Some authors specialise in deriving expertise from unexpected sources. Alan Axelrod is the author of books on business lessons from Queen Elizabeth I, Franklin Delano Roosevelt and the game of Monopoly. It will come as no surprise that Mr Axelrod is also a regular contributor to a series entitled The Complete Idiot’s Guides. The line between prescription and parody is a fine one in the business bookshop: God is my Broker is a spoof, but the intentions behind Jesus CEO are entirely serious.

It is possible to turn out these books because many human dilemmas change little over time or between activities. “Thou shalt not covet thy neighbour’s wife, nor his ox, nor his ass” was good advice in Old Testament days and, with appropriate modification, remains valid in the corridors of the Football Association or the Enron boardroom. Shakespeare’s Hamlet illustrates the personal and professional consequences of indecision, which can be as adverse in the executive suite as at the Castle at Elsinore. But no deep appreciation of theology, literature or business is required to make that observation.
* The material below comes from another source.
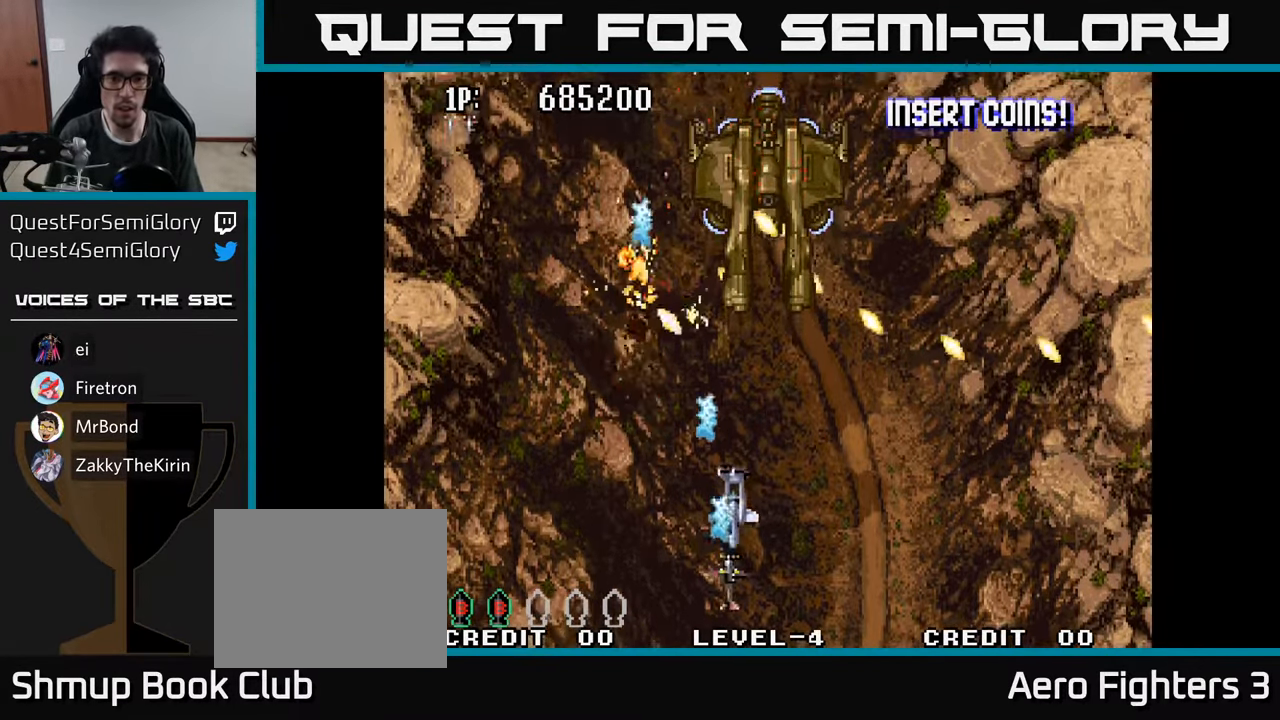
{"buttons": ["A"], "left_stick": "center", "right_stick": "center"}
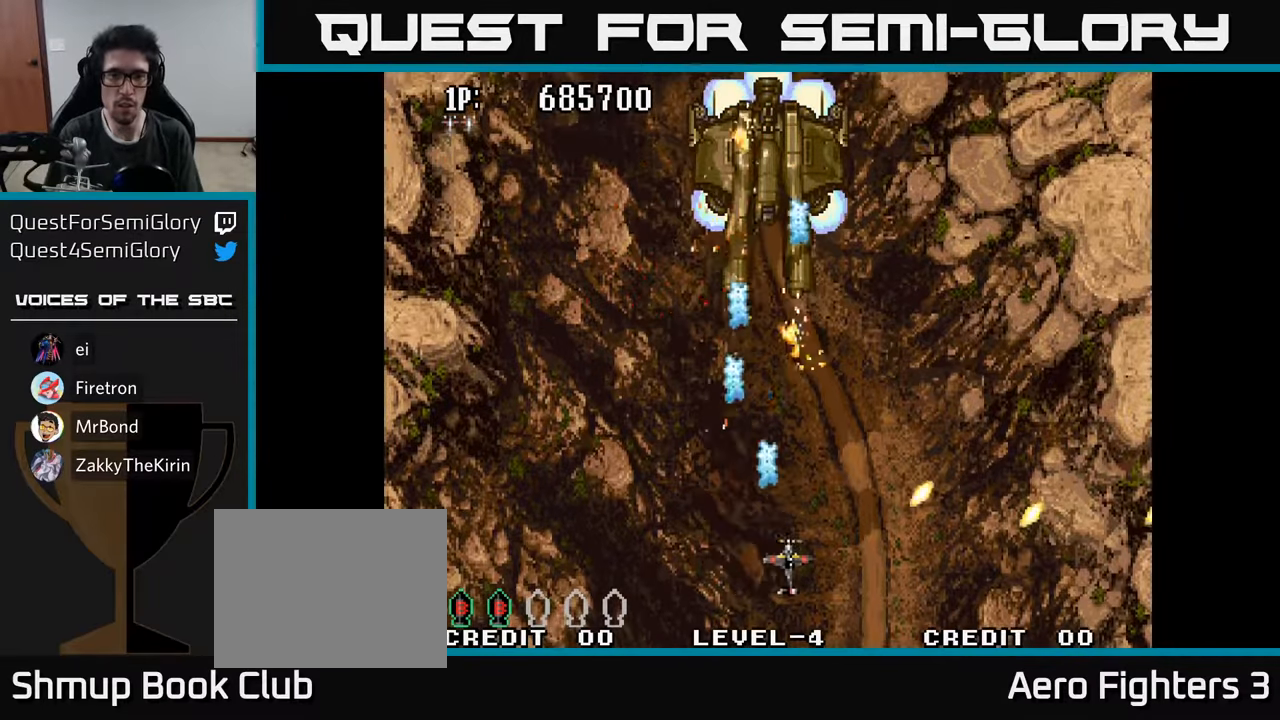
{"buttons": ["DPAD_UP", "DPAD_RIGHT"], "left_stick": "center", "right_stick": "center", "events": [[33, "A", "up"], [66, "DPAD_LEFT", "down"], [66, "DPAD_UP", "down"], [83, "A", "down"], [100, "DPAD_LEFT", "up"], [166, "A", "up"], [250, "A", "down"], [333, "A", "up"], [350, "DPAD_RIGHT", "down"], [383, "A", "down"], [483, "A", "up"]]}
Metaphor and analogy are powerful tools of explanation, but only when the parallels are subtle and extensive. Perhaps becoming CEO of General Electric is like winning the Master’s tournament at Augusta. But the nature and limitations of the comparison are so obvious that nothing is learnt by making it. “Business is just like a round of golf” would be interesting if it were true, but it is not. Good metaphors rest on more than a single point of comparison, and acquire their force from the appreciation of an overall situation created by such successive elaboration. My hopes were not raised by the title If Aristotle Ran General Motors. But, inside its covers, you find an entirely serious discussion of the implications of aspects of Aristotelian ethics for the relationship between a corporation and society. The elaboration of common elements between concepts of civic duty in ancient Athens and modern Detroit is less funny, but much more penetrating, than Michael Moore’s pursuit of similar issues in Roger & Me.

But it is easy to see the problem that confronted Tom Morris, a serious philosopher, when he set out to write that book. The multi-million sales of volumes such as Fish! and Who Moved My Cheese? show there is a large market for business books that is neither demanding nor discriminating, and attracts potboilers full of platitudes such as “Management is about leadership”. Differentiating your product – whether lightweight or not – from many apparently identical titles requires a gimmick, and attributing your thoughts to Lara Croft, Osama bin Laden or Aristotle is one means of grabbing attention.

Amid this desolation, it is reassuring that those popular business books that do have substantive content – Jim Collins’ Good to Great and Built to Last, Larry Bossidy’s Execution – continue to sell. There has been no similar book published this year. You could try Henry Mintzberg’s Managers not MBAs, a sceptical look at business education and business strategy. James Surowiecki’s The Wisdom of Crowds, Paul Seabright’s The Company of Strangers and Martin Wolf’s Why Globalization Works are not business books, but deal with issues central to understanding the business environment.

As executives head for the beach they could do worse than recall Pooh’s advice to the manager: “He delegates work/To those that he trusts/Objectives and organising/Are some of his musts”. But they could also do better.